Reading Plans

As is pretty common for Christians, they think about reading through the Bible this coming year around January.

My pastor mentioned the best reading plan that he had come across was Robert Murray’s reading plan. I found a copy online included with the reading plan is a warning and encouragement (from 1862), which I had never seen before with a Bible reading plan.

The warning is that by following a reading plan your faith may become stale, you may become self-righteous or self condemning (different outcomes of the same belief), and the Word may lose it’s awe-inspiring nature. I had heard these warnings before or had experience with them generally.

There are five encouragements two of which I have heard many times, it is good that we would read through the entire Bible in a year and it will be easier to open the Bible when you don’t have to decide what to read.

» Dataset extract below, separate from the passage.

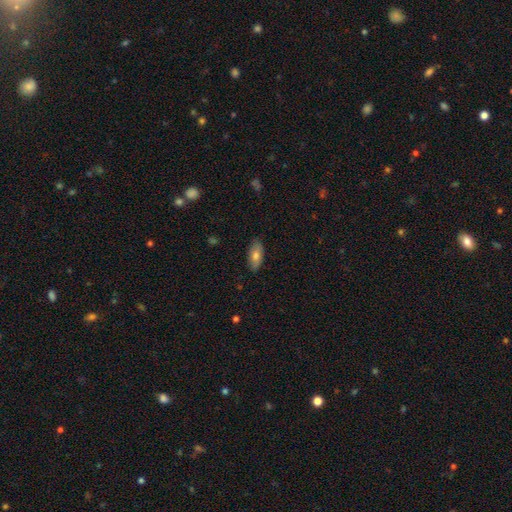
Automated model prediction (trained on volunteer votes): This is likely a smooth galaxy (75%). How rounded: clearly in between (85%). Merging: clearly none (86%).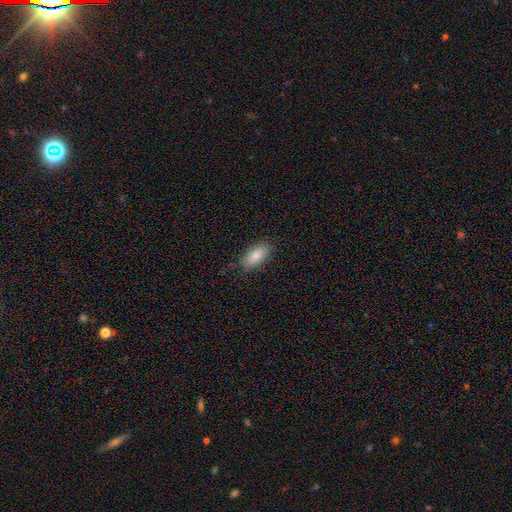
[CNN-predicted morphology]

The other encouragements are about reading in community: people will have things besides gossip to discuss, parents will know what their children are reading and can reflect on that with them, the pastor will be able to preach on what the congregation has been reading, and we will think of others who we know are reading the same passages as us and will better be able to pray for them.

At first I thought to myself, “how quaint, thinking that many people in my close community would be reading the same passages continually.” It shows how alone I am, and how alone I suspect others are. This is a reshaped idea of the church calendar. My in-laws go to a liturgical church and have a pretty good idea of what the sermon will be about every single week and have for years.

There are positives and negatives to this. From conversations with them they don’t think that every passage gets attention. But, their pastors also might have a harder time hiding from preaching on uncomfortable sections of the Bible.

The pastors also don’t feel any pressure or waste time making sermon series. Making graphics, three to five alliterative points, or gathering passages from across the Bible to make a point. The topic is set, so to speak.

What would it be like to be reading the same passages on a daily basis as your friends, your family, your pastor.